Within the entries that follow, report how many lines contain the word "Политика", giving the number by itself.

__________

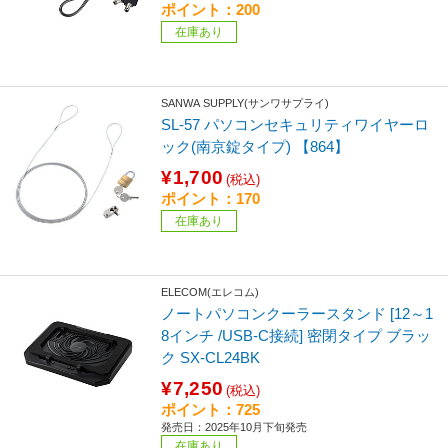
ポイント：200
在庫あり
SANWA SUPPLY(サンワサプライ)
SL-57 パソコンセキュリティワイヤーロ
ック(南京錠タイプ) 【864】
¥1,700
(税込)
ポイント：170
在庫あり
ELECOM(エレコム)
ノートパソコンクーラースタンド [12～1
8インチ /USB-C接続] 密閉タイプ ブラッ
ク SX-CL24BK
¥7,250
(税込)
ポイント：725
発売日：2025年10月下旬発売
在庫あり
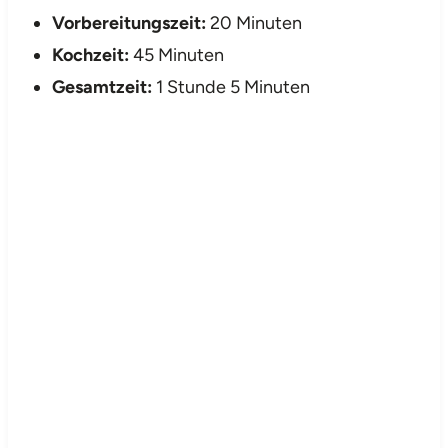
Vorbereitungszeit:
20 Minuten
Kochzeit:
45 Minuten
Gesamtzeit:
1 Stunde 5 Minuten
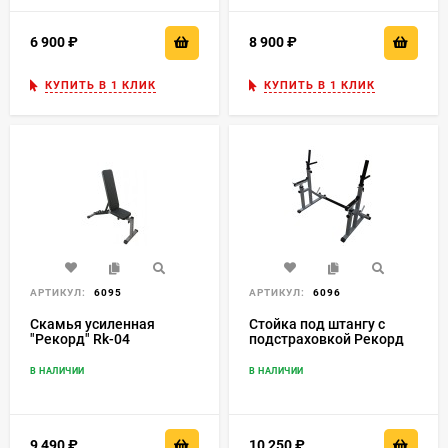
6 900
₽
8 900
₽
КУПИТЬ В 1 КЛИК
КУПИТЬ В 1 КЛИК
АРТИКУЛ:
6095
АРТИКУЛ:
6096
Скамья усиленная
Стойка под штангу с
"Рекорд" Rk-04
подстраховкой Рекорд
Rk-03
В НАЛИЧИИ
В НАЛИЧИИ
9 490
₽
10 250
₽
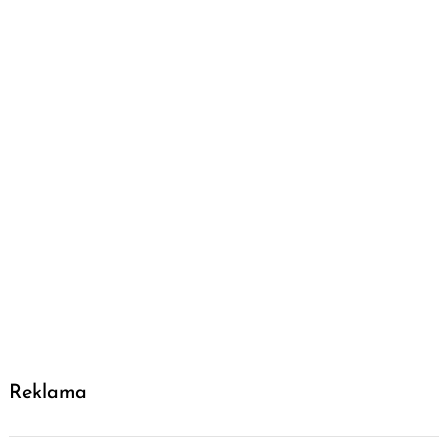
Reklama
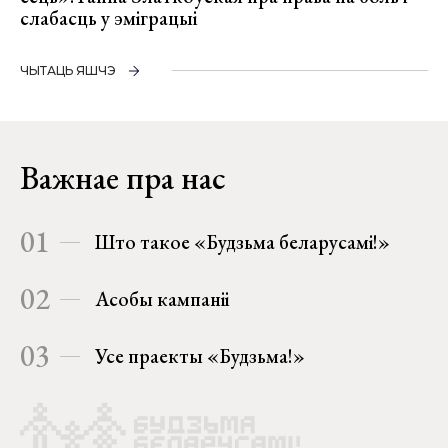
слабасць у эміграцыі
ЧЫТАЦЬ ЯШЧЭ
Важнае пра нас
01
Што такое «Будзьма беларусамі!»
02
Асобы кампаніі
03
Усе праекты «Будзьма!»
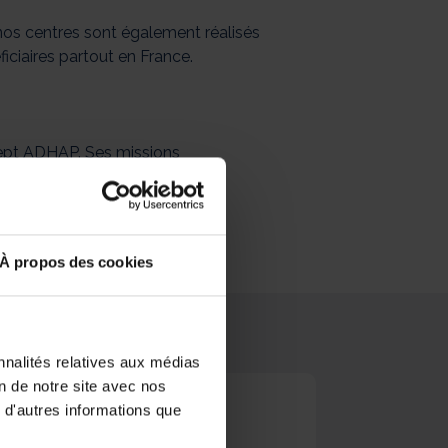
e nos centres sont également réalisés
iciaires partout en France.
ept ADHAP. Ses missions
 de nos interventions en mode
À propos des cookies
nnalités relatives aux médias
on de notre site avec nos
 d'autres informations que
LEUR POUR SES PROCHES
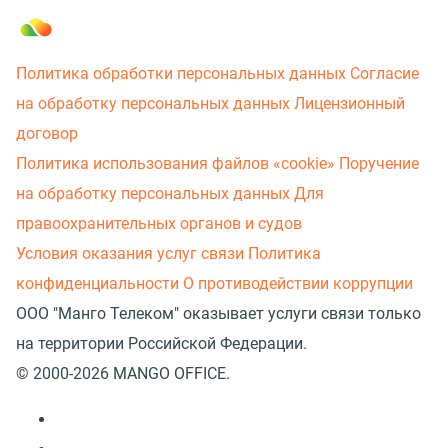
Политика обработки персональных данных
Согласие
на обработку персональных данных
Лицензионный
договор
Политика использования файлов «cookie»
Поручение
на обработку персональных данных
Для
правоохранительных органов и судов
Условия оказания услуг связи
Политика
конфиденциальности
О противодействии коррупции
ООО "Манго Телеком" оказывает услуги связи только
на территории Российской Федерации.
© 2000-2026 MANGO OFFICE.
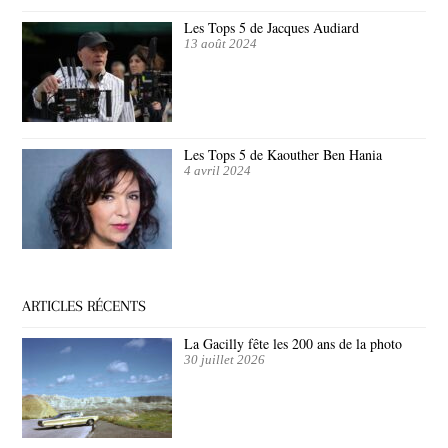
Les Tops 5 de Jacques Audiard
13 août 2024
Les Tops 5 de Kaouther Ben Hania
4 avril 2024
ARTICLES RÉCENTS
La Gacilly fête les 200 ans de la photo
30 juillet 2026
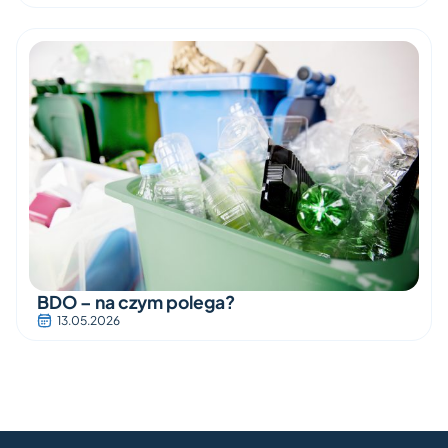
BDO – na czym polega?
13.05.2026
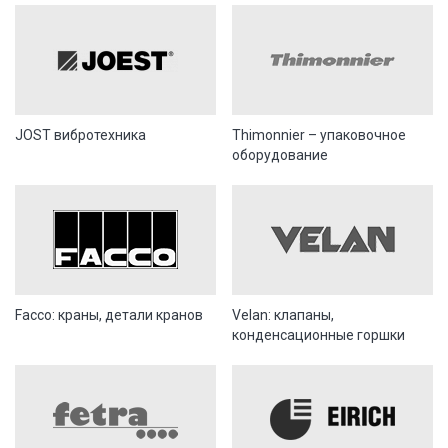
JOST вибротехника
Thimonnier – упаковочное
оборудование
Facco: краны, детали кранов
Velan: клапаны,
конденсационные горшки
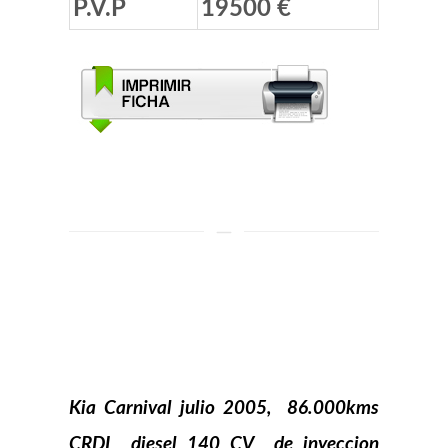
P.V.P
19500 €
Kia
Carnival julio 2005, 86.000kms
CRDI diesel 140 CV de inyeccion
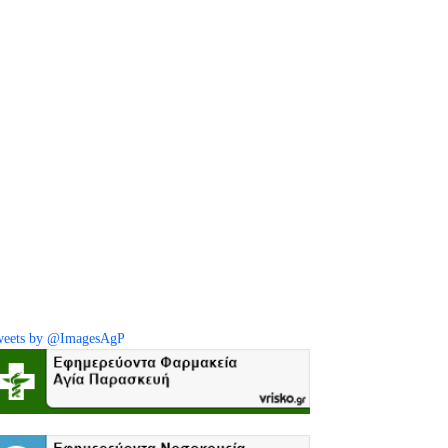
eets by @ImagesAgP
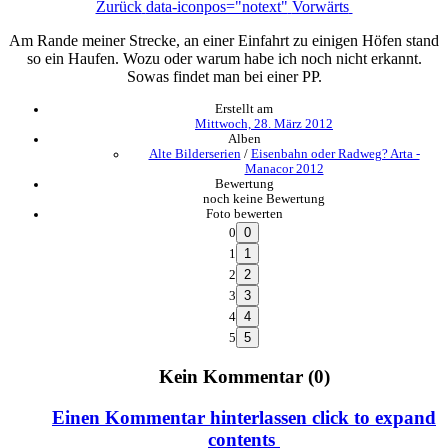
Zurück
data-iconpos="notext"
Vorwärts
Am Rande meiner Strecke, an einer Einfahrt zu einigen Höfen stand
so ein Haufen. Wozu oder warum habe ich noch nicht erkannt.
Sowas findet man bei einer PP.
Erstellt am
Mittwoch, 28. März 2012
Alben
Alte Bilderserien
/
Eisenbahn oder Radweg? Arta -
Manacor 2012
Bewertung
noch keine Bewertung
Foto bewerten
0
1
2
3
4
5
Kein Kommentar (0)
Einen Kommentar hinterlassen
click to expand
contents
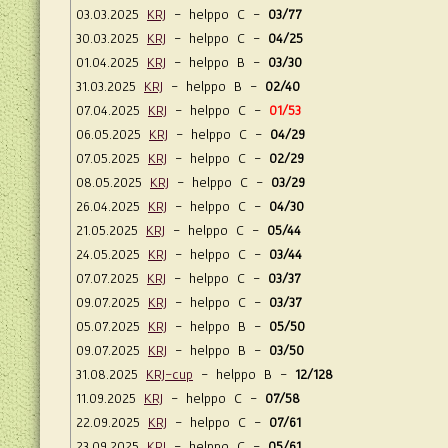
03.03.2025
KRJ
- helppo C -
03/77
30.03.2025
KRJ
- helppo C -
04/25
01.04.2025
KRJ
- helppo B -
03/30
31.03.2025
KRJ
- helppo B -
02/40
07.04.2025
KRJ
- helppo C -
01/53
06.05.2025
KRJ
- helppo C -
04/29
07.05.2025
KRJ
- helppo C -
02/29
08.05.2025
KRJ
- helppo C -
03/29
26.04.2025
KRJ
- helppo C -
04/30
21.05.2025
KRJ
- helppo C -
05/44
24.05.2025
KRJ
- helppo C -
03/44
07.07.2025
KRJ
- helppo C -
03/37
09.07.2025
KRJ
- helppo C -
03/37
05.07.2025
KRJ
- helppo B -
05/50
09.07.2025
KRJ
- helppo B -
03/50
31.08.2025
KRJ-cup
- helppo B -
12/128
11.09.2025
KRJ
- helppo C -
07/58
22.09.2025
KRJ
- helppo C -
07/61
23.09.2025
KRJ
- helppo C -
05/61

__________

# [TASK OUTPUT]
3